DOCUMENT SECTION:
################
[PATCH] Add benchmarking-only mode to the test suite

Tue May 20 07:12:58 PDT 2014

Hi,

Out of interest, given the major churn going on in the test-suite at the
moment, is now the right time to discuss how best to replace the utterly
archaic and incomprehensible makefile system?

Cheers,

James

On 20 May 2014 14:54, Yi Kong <kongy.dev at gmail.com> wrote:

> It's a really strange test case. The spikes disappear when I measure
> cache/TLB misses using perf.
>
> On 20 May 2014 13:47, Hal Finkel <hfinkel at anl.gov> wrote:
> > ----- Original Message -----
> >> From: "Yi Kong" <kongy.dev at gmail.com>
> >> To: "Tobias Grosser" <tobias at grosser.es>
> >> Cc: "Hal Finkel" <hfinkel at anl.gov>, "Eric Christopher" <
> echristo at gmail.com>, "llvm-commits"
> >> <llvm-commits at cs.uiuc.edu>
> >> Sent: Tuesday, May 20, 2014 7:11:27 AM
> >> Subject: Re: [PATCH] Add benchmarking-only mode to the test suite
> >>
> >> Tobias, I can't reproduce your findings on my machine. Even if I
> >> disabled output(removing -DPOLYBENCH_DUMP_ARRAYS) and piped to
> >> /dev/null, I still get lots of spikes. I think we need to exclude
> >> those tests until we find out how to stabilize those results.
> >
> > Okay, I'll also exclude them for now. How large is the working set?
> Could you be seeing TLB misses?
> >
> >  -Hal
> >
> >>
> >> On 18 May 2014 12:08, Yi Kong <kongy.dev at gmail.com> wrote:
> >> > I think that's due to the vast amount of output it produces. Maybe
> >> > replacing the output with an accumulator with give a more stable
> >> > result?
> >> >
> >> > On 17 May 2014 22:34, Tobias Grosser <tobias at grosser.es> wrote:
> >> >> On 17/05/2014 14:08, Yi Kong wrote:
> >> >>>
> >> >>> On 16 May 2014 15:25, Hal Finkel <hfinkel at anl.gov> wrote:
> >> >>>>
> >> >>>> ----- Original Message -----
> >> >>>>>
> >> >>>>> From: "Yi Kong" <kongy.dev at gmail.com>
> >> >>>>> To: "Hal Finkel" <hfinkel at anl.gov>
> >> >>>>> Cc: "Eric Christopher" <echristo at gmail.com>, "llvm-commits"
> >> >>>>> <llvm-commits at cs.uiuc.edu>, "Tobias Grosser"
################
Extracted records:
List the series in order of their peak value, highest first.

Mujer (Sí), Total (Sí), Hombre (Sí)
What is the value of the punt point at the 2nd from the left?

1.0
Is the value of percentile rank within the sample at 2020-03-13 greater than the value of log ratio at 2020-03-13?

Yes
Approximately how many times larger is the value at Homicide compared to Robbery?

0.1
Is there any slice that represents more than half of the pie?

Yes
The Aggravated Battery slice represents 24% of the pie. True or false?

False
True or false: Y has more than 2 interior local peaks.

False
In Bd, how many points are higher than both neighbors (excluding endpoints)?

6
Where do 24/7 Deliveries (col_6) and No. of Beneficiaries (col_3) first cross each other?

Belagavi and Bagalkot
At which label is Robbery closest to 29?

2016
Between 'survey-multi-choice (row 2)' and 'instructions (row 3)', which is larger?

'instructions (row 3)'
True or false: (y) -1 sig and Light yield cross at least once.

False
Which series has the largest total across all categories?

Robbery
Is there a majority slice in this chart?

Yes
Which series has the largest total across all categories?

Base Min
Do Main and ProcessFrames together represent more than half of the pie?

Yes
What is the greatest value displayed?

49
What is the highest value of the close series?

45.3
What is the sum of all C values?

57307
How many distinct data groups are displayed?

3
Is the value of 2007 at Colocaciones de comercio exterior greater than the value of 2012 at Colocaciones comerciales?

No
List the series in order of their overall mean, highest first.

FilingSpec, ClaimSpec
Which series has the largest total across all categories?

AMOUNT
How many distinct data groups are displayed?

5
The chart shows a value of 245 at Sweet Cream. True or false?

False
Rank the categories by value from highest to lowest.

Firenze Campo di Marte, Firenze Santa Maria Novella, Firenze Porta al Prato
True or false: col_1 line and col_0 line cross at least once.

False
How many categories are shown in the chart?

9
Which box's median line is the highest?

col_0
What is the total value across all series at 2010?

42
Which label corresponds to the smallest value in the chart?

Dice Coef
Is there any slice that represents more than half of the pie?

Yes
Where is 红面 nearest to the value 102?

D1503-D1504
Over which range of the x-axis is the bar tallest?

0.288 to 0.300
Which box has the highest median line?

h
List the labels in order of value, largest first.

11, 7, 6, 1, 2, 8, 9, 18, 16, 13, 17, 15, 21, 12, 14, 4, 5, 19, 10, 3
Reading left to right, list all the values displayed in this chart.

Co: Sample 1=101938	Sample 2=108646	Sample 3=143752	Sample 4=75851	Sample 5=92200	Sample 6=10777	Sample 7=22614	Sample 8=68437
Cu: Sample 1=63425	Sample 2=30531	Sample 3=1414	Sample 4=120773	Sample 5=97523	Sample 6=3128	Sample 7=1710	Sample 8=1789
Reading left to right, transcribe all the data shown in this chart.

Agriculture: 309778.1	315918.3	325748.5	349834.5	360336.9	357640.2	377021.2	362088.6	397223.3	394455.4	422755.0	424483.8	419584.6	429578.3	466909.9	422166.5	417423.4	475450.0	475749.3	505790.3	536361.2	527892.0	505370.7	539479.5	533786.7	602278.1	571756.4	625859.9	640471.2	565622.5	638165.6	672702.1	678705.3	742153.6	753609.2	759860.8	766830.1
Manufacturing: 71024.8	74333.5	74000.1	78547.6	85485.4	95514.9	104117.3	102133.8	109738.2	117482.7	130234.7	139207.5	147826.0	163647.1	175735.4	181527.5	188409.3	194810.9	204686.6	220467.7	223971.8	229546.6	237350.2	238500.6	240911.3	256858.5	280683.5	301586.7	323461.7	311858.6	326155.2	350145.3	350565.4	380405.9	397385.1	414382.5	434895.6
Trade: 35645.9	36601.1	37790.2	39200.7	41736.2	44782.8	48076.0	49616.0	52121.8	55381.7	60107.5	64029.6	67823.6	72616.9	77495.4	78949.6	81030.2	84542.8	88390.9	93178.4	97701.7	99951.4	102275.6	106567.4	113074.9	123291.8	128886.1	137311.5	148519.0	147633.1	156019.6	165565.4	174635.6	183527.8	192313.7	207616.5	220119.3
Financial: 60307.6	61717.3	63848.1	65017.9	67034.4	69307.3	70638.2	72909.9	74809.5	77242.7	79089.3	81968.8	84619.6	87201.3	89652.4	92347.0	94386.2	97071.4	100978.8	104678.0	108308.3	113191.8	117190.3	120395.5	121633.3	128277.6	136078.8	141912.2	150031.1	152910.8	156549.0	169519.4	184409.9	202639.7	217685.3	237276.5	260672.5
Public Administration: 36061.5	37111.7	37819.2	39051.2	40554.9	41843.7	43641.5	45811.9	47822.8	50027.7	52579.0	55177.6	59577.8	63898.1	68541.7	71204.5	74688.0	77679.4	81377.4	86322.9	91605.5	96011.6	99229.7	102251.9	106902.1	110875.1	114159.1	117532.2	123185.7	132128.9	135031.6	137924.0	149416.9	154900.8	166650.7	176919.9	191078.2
################
WHAT THIS TASK INVOLVES:
Resume the email thread about the benchmarking-only test suite patch, picking up right after its last line.

THE ANSWER:
> >> >>>>> <tobias at grosser.es>
> >> >>>>> Sent: Thursday, May 15, 2014 5:41:04 PM
> >> >>>>> Subject: Re: [PATCH] Add benchmarking-only mode to the test
> >> >>>>> suite
> >> >>>>>
> >> >>>>> On 15 May 2014 13:59, Hal Finkel <hfinkel at anl.gov> wrote:
> >> >>>>>>
> >> >>>>>> ----- Original Message -----
> >> >>>>>>>
> >> >>>>>>> From: "Yi Kong" <kongy.dev at gmail.com>
> >> >>>>>>> To: "Hal Finkel" <hfinkel at anl.gov>
> >> >>>>>>> Cc: "Eric Christopher" <echristo at gmail.com>, "llvm-commits"
> >> >>>>>>> <llvm-commits at cs.uiuc.edu>, "Tobias Grosser"
> >> >>>>>>> <tobias at grosser.es>
> >> >>>>>>> Sent: Thursday, May 15, 2014 5:26:54 AM
> >> >>>>>>> Subject: Re: [PATCH] Add benchmarking-only mode to the test
> >> >>>>>>> suite
> >> >>>>>>>
> >> >>>>>>> Hi Hal Finkel,
> >> >>>>>>>
> >> >>>>>>> What's the criteria you use to to decide useful benchmarks?
> >> >>>>>>
> >> >>>>>>
> >> >>>>>> Please refer to the LLVMDev thread "[RFC] Benchmarking subset
> >> >>>>>> of
> >> >>>>>> the test suite" in which I explain my methadology in detail.
> >> >>>>>
> >> >>>>>
> >> >>>>> I think the approach you've taken is indeed sensible. However I
> >> >>>>> don't
> >> >>>>> really agree with your make -j6 option. The Xeon chip you are
> >> >>>>> testing
> >> >>>>> on only has 4 core, which means a lot of context switch
> >> >>>>> happens. The
> >> >>>>
> >> >>>>
> >> >>>> It is a dual-socket machine.
> >> >>>>
> >> >>>>> noise produced by that would be far too great for "normal"
> >> >>>>> environment. Also I believe that the testing machine should be
> >> >>>>> as
> >> >>>>> quiet as possible, otherwise we are actually measuring the
> >> >>>>> noise!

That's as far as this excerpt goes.